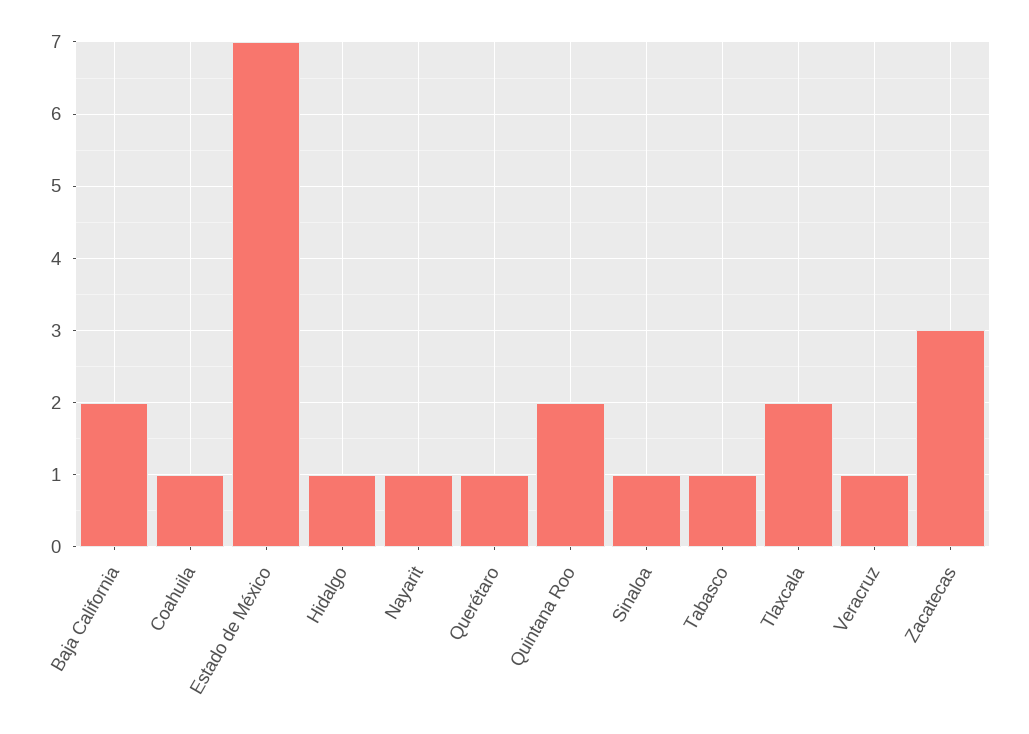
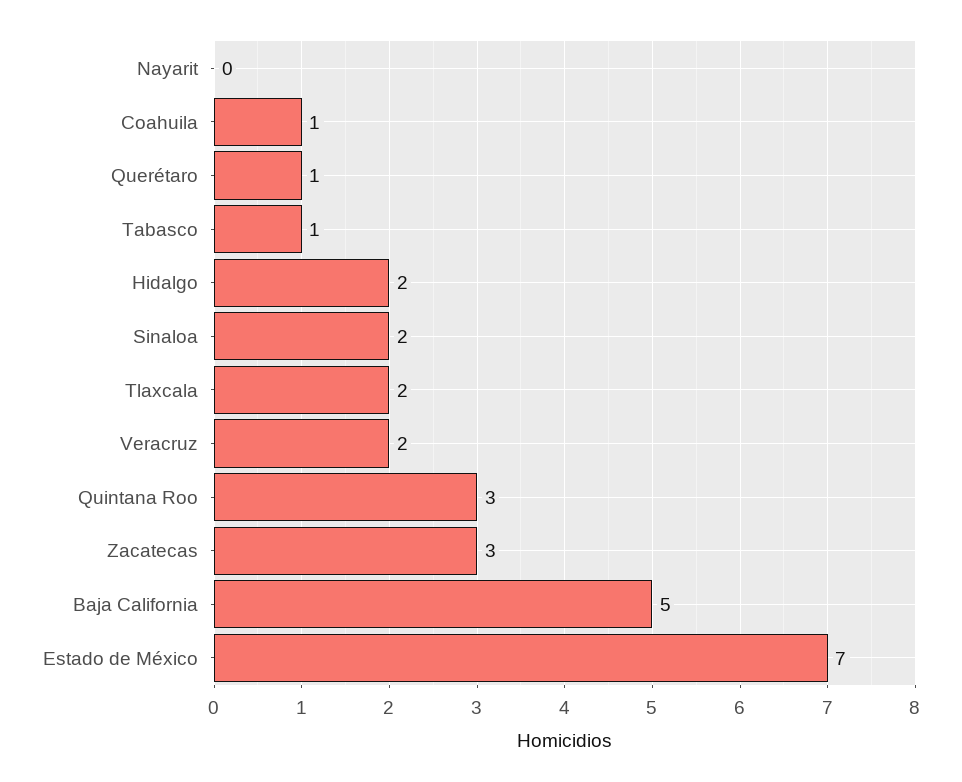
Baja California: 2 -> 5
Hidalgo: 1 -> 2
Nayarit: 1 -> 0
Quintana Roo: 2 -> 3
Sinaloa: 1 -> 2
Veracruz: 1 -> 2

--

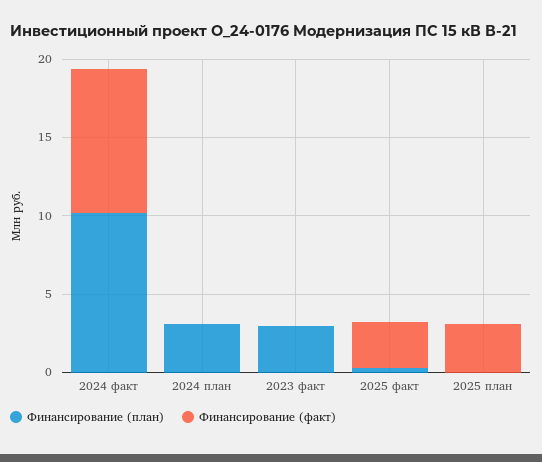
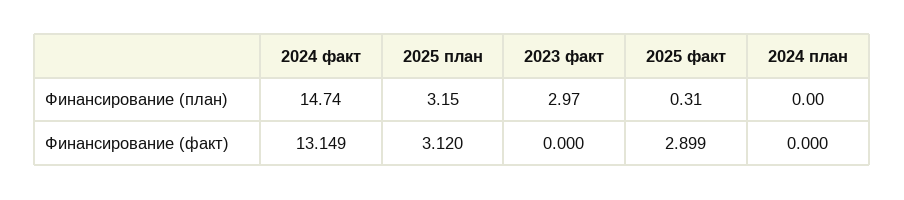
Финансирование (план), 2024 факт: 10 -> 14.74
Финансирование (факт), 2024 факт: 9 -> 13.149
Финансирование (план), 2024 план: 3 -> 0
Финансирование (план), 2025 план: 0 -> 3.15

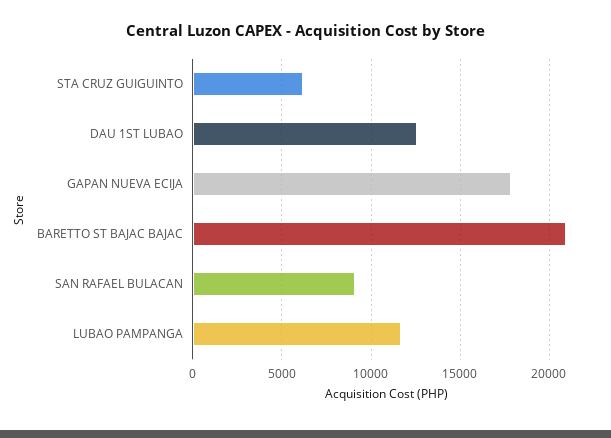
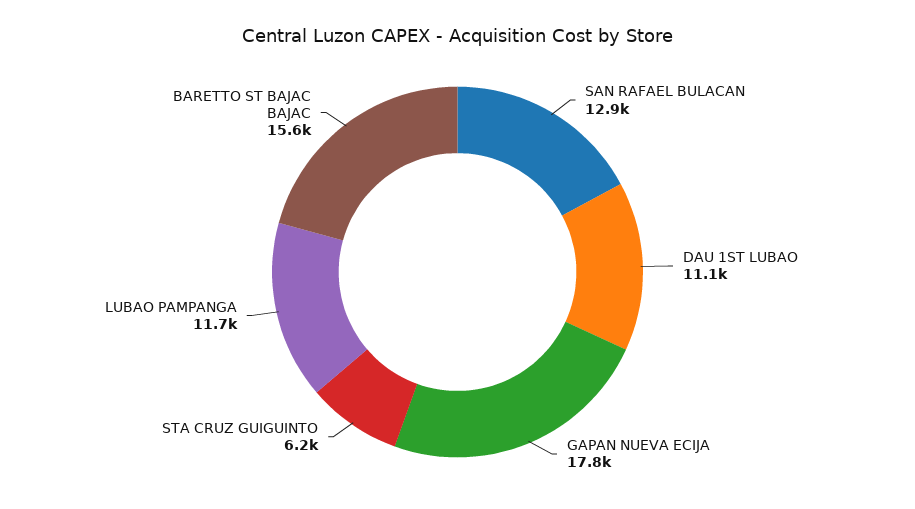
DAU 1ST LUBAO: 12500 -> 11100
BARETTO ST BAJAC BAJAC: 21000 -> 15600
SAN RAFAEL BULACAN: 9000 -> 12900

...

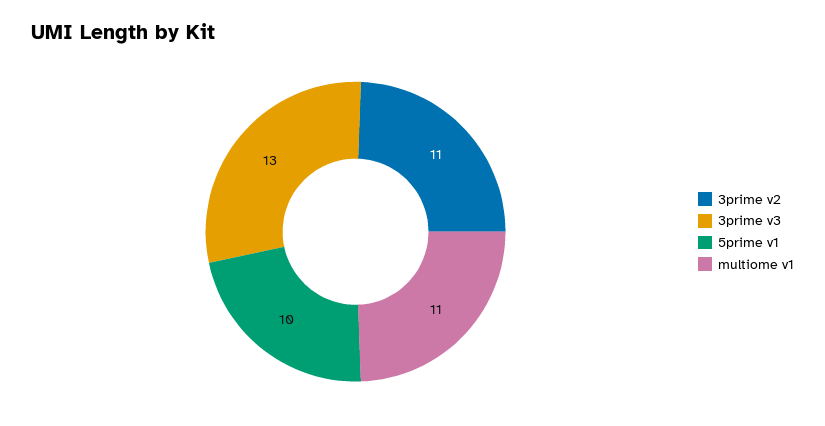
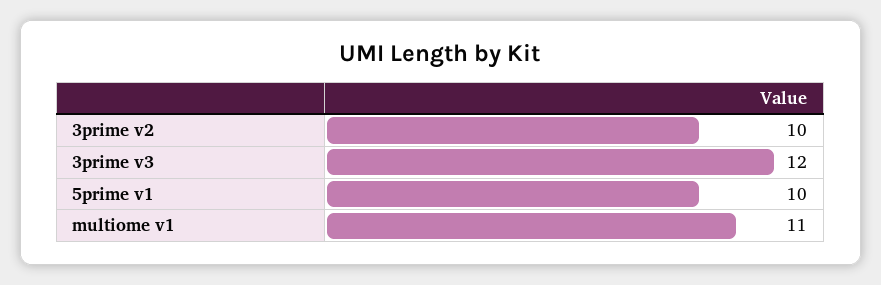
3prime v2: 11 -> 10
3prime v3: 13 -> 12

**Required work**
Above are records; repeat only the lines starting at the line with "Nayarit: 1 -> 0" and ending at the line with "Veracruz: 1 -> 2", exactly as they appear, both included.

**Completed exercise**
Nayarit: 1 -> 0
Quintana Roo: 2 -> 3
Sinaloa: 1 -> 2
Veracruz: 1 -> 2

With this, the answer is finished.